ARLINGTON -- Don't let Carol Burnett's name under the title fool you. This is not a comedy.
There are a few humorous moments in Hollywood Arms, which opened Friday at Theatre Arlington. But this semi-autobiographical drama from the pen of the great comedienne is nothing to joke about. Her childhood and early adult years, the period covered in this play, were apparently woefully short of good times.
After a brief setting of scene by the adult Burnett (here known as Helen and played by Mikaela Krantz), we pick up the future star's life just as she (Ingrid Fease as the very young Helen) and her tough ol' Texas grandmother, Nanny (Trich Zaitoon) move to Hollywood to reunite with Helen's mother, Louise (Lindsay Hayward) -- an obviously star-struck dreamer and schemer who drinks too much and earns too little.
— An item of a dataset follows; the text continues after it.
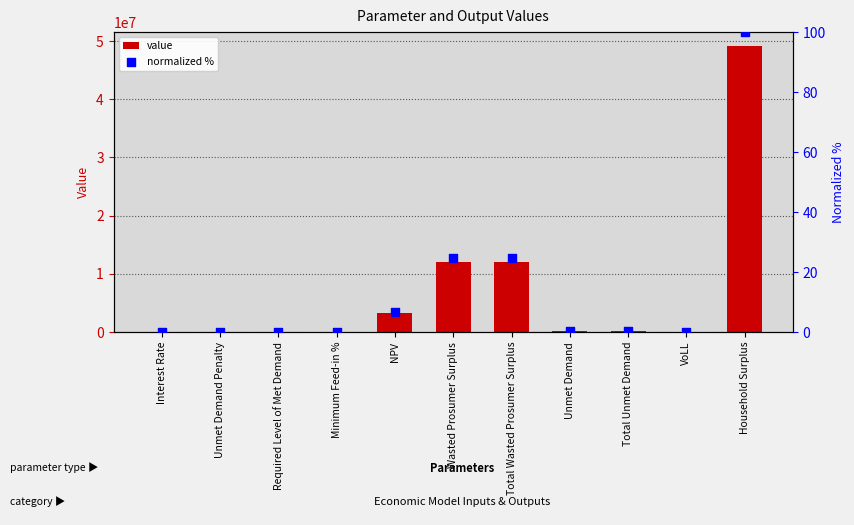

Which series has the widest spread of Y values?

value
She is also no better at dealing with men than she is children. There are three romantic interests in her life -- her well-meaning, but fatally weak ex-husband, Jody (David Cook); the loving but unloved Bill (Eric Porter); and the unseen wannabe movie star, Neil. She somehow manages those relationships in such a way that everybody loses.
This production, directed by Melanie Mason, offers a number of fine performances. Krantz, who is seen almost exclusively in the second act, steals the show by delivering its best scene: a hilarious bit where Helen, working as a movie usher, winds up reenacting an entire film for a restive audience after a projector goes on the fritz. It is great theatre and it perfectly fits Burnett's legend.
Zaitoon is extremely natural and consistent as Helen's no-nonsense granny. She maintains a firm grip on her character without ever letting on that she is squeezing tight.
Hayward is also well-cast as the tragically flawed Louise. In the first act, she is glamorous and vibrant (despite her mercurial ways). In the second act, she is a decaying drunk. But she handles the extremes of the role beautifully. Her efforts are enhanced by a lot of attention to detail about her look. Her costuming, by Ric Leal, and hair are perfectly matched to the particular peak or valley her character is experiencing.
The men are mostly afterthoughts in this piece, but both Cook and Porter do about as much as they can with their parts.
Also worthy of special mention is the set by Bob Lavallee, which is both functional and aesthetically pleasing.
The problem with this show is that it is a soap opera we have seen too many times. The Great Depression, into which Burnett was born, produced thousands of stories like this one and most of them have been told. This drama is yet another reminder that the 1930s were not just a time of discomfort. The poverty and desperation of that period broke people like matchsticks and shattered families in ways that went far beyond economic issues.
It is a shock to see that a person as full of joy as Burnett has always seemed to be could have emerged from such a difficult past. But that does not mean it makes a good story.
The show, which is based on Burnett's memoir One More Time written by Burnett and her late daughter, Carrie Hamilton, has almost as many problems as its characters. The first act is brutally long. And some of the play's most passionate moments just come off as lame clichés (at one point Helen actually tells Louise that she loves the bottle more than she loves her), even though they may have been very real to the authors.
If you are a die-hard fan of Burnett, you may be curious about this show. But be aware that your curiosity will be rewarded with a well-acted and directed, but ultimately ordinary, suds-fest of butt-numbing duration.